What is a FFT then? A FFT is an error that occurs when the user attempting to buy or sell shares accidentally hits additional keys to those they are targeting. The Hindu Business Line provides a nice lists of examples of these errors. The error normally results in trades being made for 10 or 100 times as much as intended. As you will find out, context is everything for this type of error. No big deal if you are working on your home computer and are able to correct the mistake but when dealing with amounts in the millions, this can have a huge impact upon the companies involved, and as listed above, an entire market.
The problems don’t end there. Occasionally a FFT can have even worse consequences for the company involved. In December 2005 the Times reports an instance of a FFT occuring at the Japanese company Mizuho Securities. Instead of selling 1 share at 610,000 Yen, the employee typing this in accidentally sold 610,000 shares for 1 Yen each.
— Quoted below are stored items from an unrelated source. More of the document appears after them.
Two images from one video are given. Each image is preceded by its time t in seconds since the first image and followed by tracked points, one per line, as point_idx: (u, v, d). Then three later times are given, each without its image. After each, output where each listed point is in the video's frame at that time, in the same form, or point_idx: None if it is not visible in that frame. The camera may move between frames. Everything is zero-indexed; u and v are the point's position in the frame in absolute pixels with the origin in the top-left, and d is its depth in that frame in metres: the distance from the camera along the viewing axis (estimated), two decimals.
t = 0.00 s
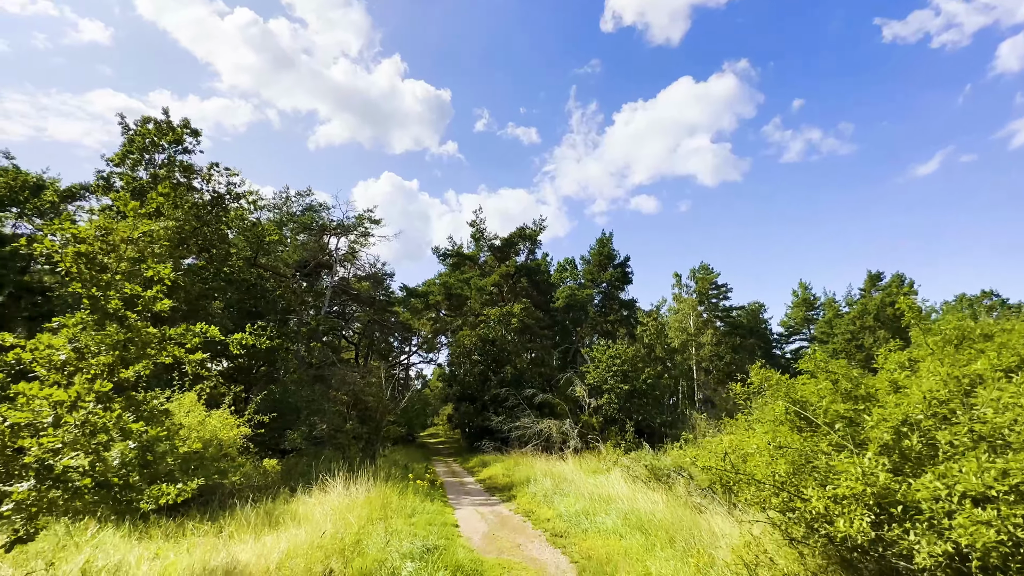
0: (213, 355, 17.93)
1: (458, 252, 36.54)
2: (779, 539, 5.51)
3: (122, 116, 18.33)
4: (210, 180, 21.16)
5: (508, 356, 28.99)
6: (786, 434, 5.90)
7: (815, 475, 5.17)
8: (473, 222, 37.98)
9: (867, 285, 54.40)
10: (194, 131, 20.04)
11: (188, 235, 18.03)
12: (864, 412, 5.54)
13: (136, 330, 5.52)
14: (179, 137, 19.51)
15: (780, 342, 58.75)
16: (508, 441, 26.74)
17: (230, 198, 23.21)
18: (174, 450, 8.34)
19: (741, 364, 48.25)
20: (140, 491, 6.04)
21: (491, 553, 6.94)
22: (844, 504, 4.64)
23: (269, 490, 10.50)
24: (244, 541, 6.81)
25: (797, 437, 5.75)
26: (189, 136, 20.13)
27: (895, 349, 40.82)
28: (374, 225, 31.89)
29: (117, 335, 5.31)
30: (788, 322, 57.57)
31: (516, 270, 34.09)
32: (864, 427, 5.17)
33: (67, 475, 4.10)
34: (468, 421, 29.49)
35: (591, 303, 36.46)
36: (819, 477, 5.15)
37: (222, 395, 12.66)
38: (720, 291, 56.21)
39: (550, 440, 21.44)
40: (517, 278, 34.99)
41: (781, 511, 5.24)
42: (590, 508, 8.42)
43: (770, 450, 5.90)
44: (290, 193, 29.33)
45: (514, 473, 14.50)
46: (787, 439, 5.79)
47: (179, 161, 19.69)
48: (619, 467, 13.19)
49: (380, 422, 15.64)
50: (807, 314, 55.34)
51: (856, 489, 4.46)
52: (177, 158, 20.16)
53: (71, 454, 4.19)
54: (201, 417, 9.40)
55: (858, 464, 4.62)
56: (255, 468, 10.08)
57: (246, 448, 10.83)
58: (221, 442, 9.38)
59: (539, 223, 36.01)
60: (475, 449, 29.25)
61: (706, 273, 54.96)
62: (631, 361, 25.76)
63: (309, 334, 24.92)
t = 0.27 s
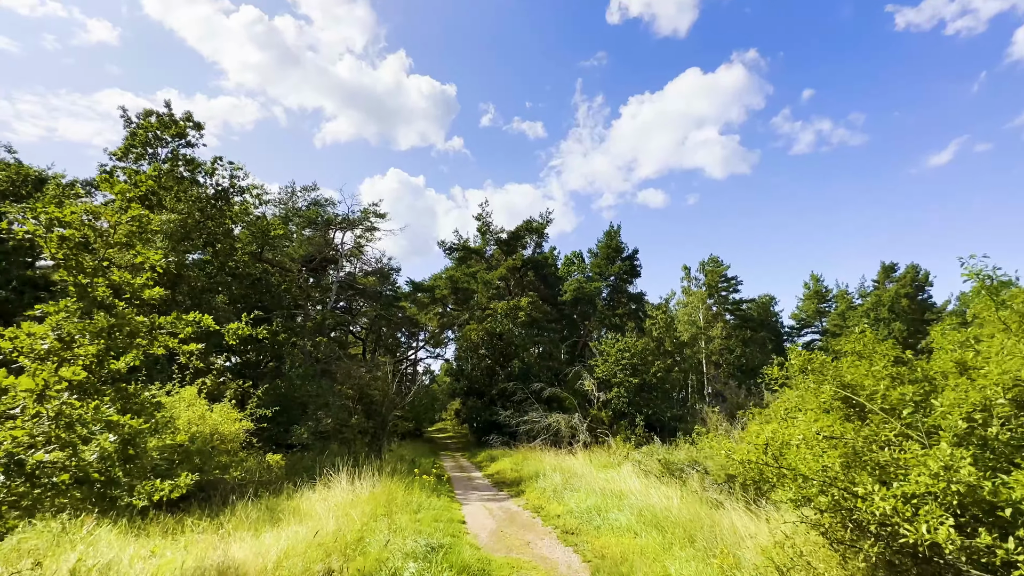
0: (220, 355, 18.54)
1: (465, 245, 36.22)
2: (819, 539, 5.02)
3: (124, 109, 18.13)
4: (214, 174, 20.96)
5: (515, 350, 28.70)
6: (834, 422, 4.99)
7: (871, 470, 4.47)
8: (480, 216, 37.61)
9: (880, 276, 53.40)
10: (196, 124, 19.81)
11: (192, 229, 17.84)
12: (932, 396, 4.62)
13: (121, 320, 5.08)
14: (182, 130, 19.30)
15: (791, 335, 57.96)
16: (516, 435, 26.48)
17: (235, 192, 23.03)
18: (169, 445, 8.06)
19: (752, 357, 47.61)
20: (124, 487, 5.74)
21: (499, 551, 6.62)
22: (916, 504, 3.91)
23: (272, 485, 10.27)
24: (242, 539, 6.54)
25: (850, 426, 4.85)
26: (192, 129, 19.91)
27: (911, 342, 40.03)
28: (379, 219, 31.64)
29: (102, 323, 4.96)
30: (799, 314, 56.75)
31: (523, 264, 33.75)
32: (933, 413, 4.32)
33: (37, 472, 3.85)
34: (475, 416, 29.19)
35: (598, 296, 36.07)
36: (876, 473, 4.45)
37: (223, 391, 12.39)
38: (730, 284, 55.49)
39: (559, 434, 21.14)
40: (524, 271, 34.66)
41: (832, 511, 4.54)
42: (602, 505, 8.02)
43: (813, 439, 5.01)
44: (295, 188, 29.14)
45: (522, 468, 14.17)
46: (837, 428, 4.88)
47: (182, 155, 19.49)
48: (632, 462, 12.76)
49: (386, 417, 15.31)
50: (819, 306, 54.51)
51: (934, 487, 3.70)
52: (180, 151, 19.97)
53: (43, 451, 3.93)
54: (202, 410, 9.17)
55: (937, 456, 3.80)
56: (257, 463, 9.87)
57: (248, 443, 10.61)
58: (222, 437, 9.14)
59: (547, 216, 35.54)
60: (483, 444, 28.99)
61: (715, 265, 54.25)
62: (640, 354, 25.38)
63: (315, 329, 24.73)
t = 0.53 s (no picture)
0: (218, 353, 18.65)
1: (469, 241, 35.89)
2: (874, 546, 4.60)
3: (123, 104, 17.89)
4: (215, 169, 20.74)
5: (521, 346, 28.41)
6: (896, 420, 4.33)
7: (943, 476, 3.84)
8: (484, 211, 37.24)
9: (891, 271, 52.63)
10: (197, 119, 19.57)
11: (193, 225, 17.61)
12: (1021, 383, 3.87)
13: (103, 309, 4.85)
14: (182, 125, 19.07)
15: (800, 331, 57.29)
16: (521, 433, 26.22)
17: (237, 189, 22.83)
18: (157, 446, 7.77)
19: (760, 353, 47.08)
20: (105, 489, 5.42)
21: (504, 555, 6.33)
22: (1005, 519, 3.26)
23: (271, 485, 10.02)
24: (236, 542, 6.27)
25: (916, 424, 4.18)
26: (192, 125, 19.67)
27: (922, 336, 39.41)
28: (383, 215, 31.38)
29: (77, 315, 4.61)
30: (807, 309, 56.09)
31: (528, 259, 33.40)
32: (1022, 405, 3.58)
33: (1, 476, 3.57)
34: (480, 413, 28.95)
35: (604, 292, 35.68)
36: (951, 481, 3.81)
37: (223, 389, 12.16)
38: (737, 279, 54.90)
39: (565, 431, 20.85)
40: (529, 267, 34.31)
41: (891, 520, 4.12)
42: (613, 507, 7.62)
43: (872, 439, 4.36)
44: (298, 184, 28.93)
45: (528, 466, 13.85)
46: (899, 427, 4.22)
47: (183, 151, 19.27)
48: (641, 460, 12.38)
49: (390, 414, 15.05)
50: (828, 301, 53.80)
51: None
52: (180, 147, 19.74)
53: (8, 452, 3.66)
54: (200, 408, 8.91)
55: None
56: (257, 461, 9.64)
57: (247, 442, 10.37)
58: (220, 435, 8.89)
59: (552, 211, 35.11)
60: (488, 441, 28.78)
61: (723, 260, 53.63)
62: (647, 350, 25.02)
63: (318, 326, 24.56)
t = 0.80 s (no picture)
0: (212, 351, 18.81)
1: (471, 238, 35.56)
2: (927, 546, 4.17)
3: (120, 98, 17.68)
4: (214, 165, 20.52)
5: (524, 342, 28.09)
6: (966, 408, 3.74)
7: None
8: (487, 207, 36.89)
9: (899, 266, 51.86)
10: (195, 114, 19.34)
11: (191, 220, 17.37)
12: None
13: (74, 293, 4.51)
14: (179, 121, 18.85)
15: (806, 328, 56.64)
16: (525, 430, 25.90)
17: (236, 185, 22.62)
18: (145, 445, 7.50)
19: (766, 350, 46.55)
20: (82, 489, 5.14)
21: (504, 557, 6.02)
22: None
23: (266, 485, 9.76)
24: (222, 543, 5.97)
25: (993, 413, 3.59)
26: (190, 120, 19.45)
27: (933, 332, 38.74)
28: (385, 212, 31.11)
29: (41, 301, 4.23)
30: (815, 306, 55.41)
31: (531, 256, 33.06)
32: None
33: None
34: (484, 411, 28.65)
35: (609, 288, 35.29)
36: None
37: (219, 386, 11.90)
38: (743, 275, 54.33)
39: (569, 428, 20.49)
40: (532, 263, 33.97)
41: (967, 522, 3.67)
42: (621, 507, 7.23)
43: (938, 431, 3.76)
44: (299, 181, 28.72)
45: (531, 464, 13.51)
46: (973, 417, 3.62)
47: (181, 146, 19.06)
48: (647, 458, 11.97)
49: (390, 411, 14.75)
50: (835, 297, 53.14)
51: None
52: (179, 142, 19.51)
53: None
54: (192, 404, 8.64)
55: None
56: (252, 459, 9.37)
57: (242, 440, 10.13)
58: (214, 432, 8.60)
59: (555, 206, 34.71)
60: (492, 439, 28.50)
61: (728, 256, 53.06)
62: (652, 347, 24.63)
63: (319, 323, 24.33)
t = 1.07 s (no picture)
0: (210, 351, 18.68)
1: (473, 236, 35.19)
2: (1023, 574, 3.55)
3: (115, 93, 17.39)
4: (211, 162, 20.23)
5: (526, 341, 27.72)
6: None
7: None
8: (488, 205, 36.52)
9: (906, 264, 51.27)
10: (191, 109, 19.02)
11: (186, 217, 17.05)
12: None
13: (34, 283, 4.11)
14: (175, 116, 18.53)
15: (812, 326, 56.09)
16: (527, 431, 25.55)
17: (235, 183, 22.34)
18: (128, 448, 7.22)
19: (771, 349, 46.04)
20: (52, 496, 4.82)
21: (502, 567, 5.67)
22: None
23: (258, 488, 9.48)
24: (203, 553, 5.63)
25: None
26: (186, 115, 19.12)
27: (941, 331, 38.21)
28: (385, 209, 30.77)
29: None
30: (820, 304, 54.90)
31: (534, 254, 32.70)
32: None
33: None
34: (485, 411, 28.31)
35: (612, 287, 34.89)
36: None
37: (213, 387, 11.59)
38: (748, 273, 53.85)
39: (572, 429, 20.14)
40: (534, 261, 33.62)
41: None
42: (627, 512, 6.86)
43: None
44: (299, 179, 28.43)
45: (533, 466, 13.16)
46: None
47: (177, 142, 18.74)
48: (653, 459, 11.60)
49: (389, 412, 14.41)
50: (841, 295, 52.59)
51: None
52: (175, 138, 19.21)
53: None
54: (180, 405, 8.32)
55: None
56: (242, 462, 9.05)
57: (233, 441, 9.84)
58: (202, 434, 8.31)
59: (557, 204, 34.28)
60: (493, 439, 28.15)
61: (732, 254, 52.55)
62: (657, 345, 24.24)
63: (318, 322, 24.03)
Not only did the error result in huge monetary discrepancies but the company actually sold far more shares than they had, in fact it represented “more than 40 times the total number issued by the company”. Yikes.
How easy is it to place checks and guards into trading software to ensure that trades aren’t made for 40 times the company’s worth? The task seems a trivial one so why has it not been implemented? It could be that in the dynamic and changing world of financial trading the task would involve a fair amount of computation. But these are just the type of calculations that most pieces of financial trading software are made to deal with. We could explain the lack of safe guards on poor User Centred Design. The companies commissioning the trading software will focus on the efficiency and speed at which their employees are able to trade at. In the fast moving world of stocks and shares speed is key to buying lowest and selling highest (fact generated by me based on films I have seen). There is no incentive for the software to be designed to do anything else any better.
Well it seems like feedback from these errors is reaching those in charge of designs. This article in the Sunday Morning Herald of Australia suggests that the FFT is being weaned out due to increased checking in the trading software – fantastic. Turns out it wasn’t an impossible problem. The article speculates that perhaps the recent dip in the Dow index was not down to a FFT but rather some error resulting from the program itself. At this point it isn’t human error, I say hooray and leave the analysis of the computer program to someone more interested in analysing the code of financial trading systems than myself.
One last thought on the FFT example from Mizuho Securities – is this a FFT at all? It seems like the issue here wasn’t pressing additional keys by accident but rather confusing the two numbers and entering them into the wrong locations in the interface. This could have been caused by a confusing interface or a lack of experience or simply mixing the numbers up in the employee’s head. It seems that the term “Fat Finger Trade”, in the media at least, is being appropriated for all types of error that occur in the financial market. How important is this generalisation? Well if we just want to read about traders doing stupid things, it’s a pretty useful search term. But, as a student researching types of number entry error, I really think this generalisation hides the more interesting information. If we break the generic FFT error down into more accurate descriptions of what’s going on, we can begin to look at causes (were they distracted? keyboard too small? numbers too hard to read? numbers too similar? confusing interface? no training?), and the myriad of possible cures.
So newspapers, you can have your buzz words but when you the reader see it, think about what’s really going on – it’s far more interesting.